In all women sang loudly, loosening women to persons means that (B) is no longer inclusive of A:

Likewise, in no women sang loudly, loosening women to persons means that B is no longer exclusive of A:

Proof by Contradiction

Like the contrapositive, proof by contradiction directly follows the direct proof. In every world where we don’t have the direct implication \(A \rightarrow B\), we must have \(A \rightarrow {\sim}B\). Our task is to show that this ends up as \(C \land {\sim} C\), which is impossible. Thus, we must have \(A \rightarrow B\).

We want to show that \(A \rightarrow B\) must be the case. That is, in every world we have \(A\), we have \(B\).

So we assume \(A \rightarrow {\sim}B\).

Now, we show that \(A \rightarrow {\sim}B\) leads to \(C \rightarrow {\sim}C\):

This is a contradiction. It is true that we have previously seen examples of disjoint shapes. But here, to claim that \(C \rightarrow {\sim} C\) is to say that C is contained in \({\sim} C\)! This is definitely impossible. Because in every world in which we have \(A \rightarrow {\sim} B\), we reach \(C \rightarrow {\sim} C\), we must have \(A \rightarrow B\) instead.

This is less satisfying than showing the contrapositive, because it is not as clear how we would go from \(A \rightarrow {\sim}B\) to \(C \rightarrow {\sim}C\). However, it does provide intuition about why we cannot have \(C \rightarrow {\sim}C\): a set can never be contained by its complement.

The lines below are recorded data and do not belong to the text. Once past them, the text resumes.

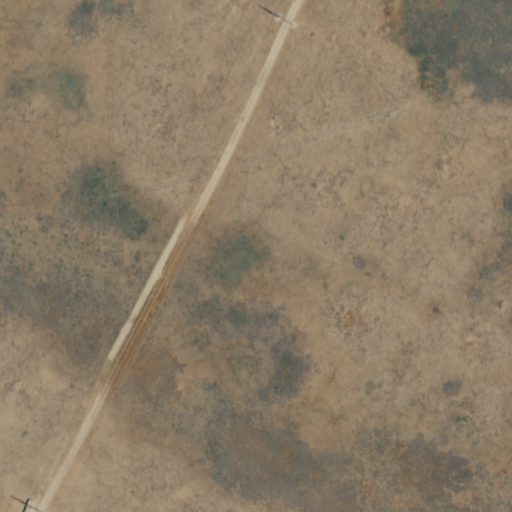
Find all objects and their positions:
power tower: (283, 19)
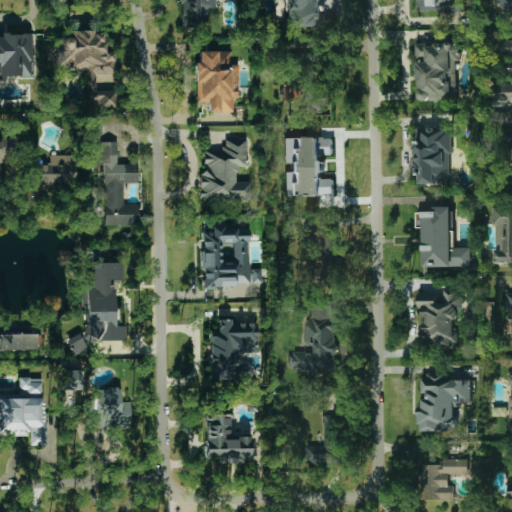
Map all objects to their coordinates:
building: (438, 5)
building: (506, 6)
building: (194, 12)
building: (304, 13)
road: (25, 20)
building: (15, 55)
building: (87, 62)
building: (501, 68)
building: (437, 71)
building: (216, 81)
building: (312, 83)
building: (509, 146)
building: (4, 152)
building: (432, 154)
building: (308, 166)
building: (54, 171)
building: (224, 173)
building: (116, 188)
road: (35, 215)
road: (159, 227)
building: (440, 239)
building: (328, 248)
building: (227, 258)
building: (101, 302)
building: (510, 315)
building: (440, 317)
building: (18, 338)
building: (318, 342)
building: (76, 344)
building: (230, 347)
road: (378, 368)
building: (69, 380)
building: (510, 393)
building: (442, 400)
building: (106, 410)
building: (23, 411)
building: (224, 441)
building: (327, 443)
building: (442, 478)
road: (82, 481)
building: (511, 490)
road: (378, 502)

A if and only if B (lover’s quarrel, very cute)

We can say A \(\leftrightarrow B\) to mean \(A \rightarrow B\) and \(B \rightarrow A\) at the same time.

If we have both \(A \rightarrow B\) and \(B \rightarrow A\), we must have A contained by B and B contained by A. This is impossible … unless A and B are the same! This is same rationale for proving equality by double set inclusion.